Bywał artystą wyjątkowo osobnym, ale w jego dorobku znajdziemy również katalog przedsięwzięć spektakularnych. W 1997 r. był autorem monumentalnej oprawy artystycznej otwarcia Mistrzostw Świata w Lekkoatletyce na stadionie olimpijskim w Atenach. Skomponował też muzykę na potrzeby Mundialu w 2002 r. Uznanym za jeden z najciekawszych projektów, w którym uczestniczył, była jednak „Mythodea”, angażująca współpracę artystów, filozofów i naukowców. Pretekstem była rozpoczęta w sierpniu 2001 r. misja na Marsa („2001 Mars Odyssey”). Na zamówienie NASA Vangelis napisał chóralną symfonię, której premiera odbyła się z pompą w Świątyni Zeusa w Atenach.

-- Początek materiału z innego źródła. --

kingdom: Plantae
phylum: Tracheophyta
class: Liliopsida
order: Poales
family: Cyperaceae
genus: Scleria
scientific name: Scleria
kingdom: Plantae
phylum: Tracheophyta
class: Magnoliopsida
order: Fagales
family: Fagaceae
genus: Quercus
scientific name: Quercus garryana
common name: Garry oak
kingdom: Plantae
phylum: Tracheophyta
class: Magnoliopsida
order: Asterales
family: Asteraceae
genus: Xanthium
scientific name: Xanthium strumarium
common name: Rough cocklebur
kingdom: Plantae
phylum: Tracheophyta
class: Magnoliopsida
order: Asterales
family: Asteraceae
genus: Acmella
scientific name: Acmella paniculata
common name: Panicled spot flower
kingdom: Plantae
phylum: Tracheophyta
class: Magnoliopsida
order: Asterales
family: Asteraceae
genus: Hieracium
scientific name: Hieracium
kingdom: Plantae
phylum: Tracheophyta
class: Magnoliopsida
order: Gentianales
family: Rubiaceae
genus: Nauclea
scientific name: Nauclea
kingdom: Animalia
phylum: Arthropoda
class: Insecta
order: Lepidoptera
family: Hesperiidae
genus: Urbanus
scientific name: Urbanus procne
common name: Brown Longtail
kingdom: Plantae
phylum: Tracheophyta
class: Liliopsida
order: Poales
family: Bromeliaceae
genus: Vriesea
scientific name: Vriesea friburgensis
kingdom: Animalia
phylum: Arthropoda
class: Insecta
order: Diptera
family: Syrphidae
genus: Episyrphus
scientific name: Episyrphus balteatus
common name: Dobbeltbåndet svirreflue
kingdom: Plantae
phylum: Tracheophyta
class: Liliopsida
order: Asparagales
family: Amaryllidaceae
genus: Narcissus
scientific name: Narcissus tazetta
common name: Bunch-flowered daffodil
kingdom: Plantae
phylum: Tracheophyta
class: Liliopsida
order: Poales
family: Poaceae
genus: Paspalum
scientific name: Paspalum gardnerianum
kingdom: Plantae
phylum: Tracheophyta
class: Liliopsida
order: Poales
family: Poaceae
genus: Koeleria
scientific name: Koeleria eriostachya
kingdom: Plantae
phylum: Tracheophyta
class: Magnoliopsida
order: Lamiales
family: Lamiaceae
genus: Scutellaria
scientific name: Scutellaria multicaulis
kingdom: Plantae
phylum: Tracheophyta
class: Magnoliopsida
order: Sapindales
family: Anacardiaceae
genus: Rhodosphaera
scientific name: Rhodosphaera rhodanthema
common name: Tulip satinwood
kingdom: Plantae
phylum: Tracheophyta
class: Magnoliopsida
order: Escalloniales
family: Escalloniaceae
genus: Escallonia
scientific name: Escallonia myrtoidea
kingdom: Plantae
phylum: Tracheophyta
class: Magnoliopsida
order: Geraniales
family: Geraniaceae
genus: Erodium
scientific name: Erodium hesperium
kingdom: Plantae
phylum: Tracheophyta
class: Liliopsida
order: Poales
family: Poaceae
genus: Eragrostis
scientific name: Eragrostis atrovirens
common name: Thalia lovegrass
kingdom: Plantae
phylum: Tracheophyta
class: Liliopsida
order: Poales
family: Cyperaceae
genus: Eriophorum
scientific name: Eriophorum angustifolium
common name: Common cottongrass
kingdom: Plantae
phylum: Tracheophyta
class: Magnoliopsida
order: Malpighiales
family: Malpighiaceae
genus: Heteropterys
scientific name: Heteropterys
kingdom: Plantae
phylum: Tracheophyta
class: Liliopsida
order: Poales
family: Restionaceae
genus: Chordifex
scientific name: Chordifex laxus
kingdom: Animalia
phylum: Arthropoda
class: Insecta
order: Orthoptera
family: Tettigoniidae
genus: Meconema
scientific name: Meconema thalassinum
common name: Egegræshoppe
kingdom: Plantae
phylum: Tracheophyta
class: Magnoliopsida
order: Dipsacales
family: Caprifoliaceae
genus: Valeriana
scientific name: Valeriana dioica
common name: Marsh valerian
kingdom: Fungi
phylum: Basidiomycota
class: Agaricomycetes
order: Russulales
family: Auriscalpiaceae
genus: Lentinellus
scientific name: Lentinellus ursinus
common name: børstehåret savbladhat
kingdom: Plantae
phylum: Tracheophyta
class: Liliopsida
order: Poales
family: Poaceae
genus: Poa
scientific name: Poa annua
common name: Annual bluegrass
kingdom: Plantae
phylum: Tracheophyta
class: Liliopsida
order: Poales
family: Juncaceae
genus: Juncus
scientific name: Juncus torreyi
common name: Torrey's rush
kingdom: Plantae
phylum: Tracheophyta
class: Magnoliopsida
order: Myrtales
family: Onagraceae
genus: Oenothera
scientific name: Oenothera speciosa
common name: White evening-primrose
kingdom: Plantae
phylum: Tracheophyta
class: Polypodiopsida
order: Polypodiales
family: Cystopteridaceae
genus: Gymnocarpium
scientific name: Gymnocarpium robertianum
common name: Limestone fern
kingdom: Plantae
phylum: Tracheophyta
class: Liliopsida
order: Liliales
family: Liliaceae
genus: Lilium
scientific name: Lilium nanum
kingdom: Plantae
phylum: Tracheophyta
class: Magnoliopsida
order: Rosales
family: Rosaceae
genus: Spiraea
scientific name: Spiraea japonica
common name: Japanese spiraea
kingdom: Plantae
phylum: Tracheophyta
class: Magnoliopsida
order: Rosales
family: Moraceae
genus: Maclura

Artysta został nagrodzony specjalnym odznaczeniem NASA.
W dorobku Vangelisa nie brakuje polskich wątków. W 1983 r. napisał wraz z Jonem Andersonem poruszającą kompozycję „Polonaise”, która trafiła na album „Private Collection”. Została zadedykowana narodowi polskiemu, będącemu pod jarzmem stanu wojennego.„Muzyka to rodzaj kodu. Może działać terapeutycznie, ale może stanowić też śmiertelną broń” – powiedział kiedyś. Artysta zmarł 17 maja ubiegłego roku. Przyczyną śmierci były prawdopodobnie powikłania spowodowane zakażeniem COVID-19.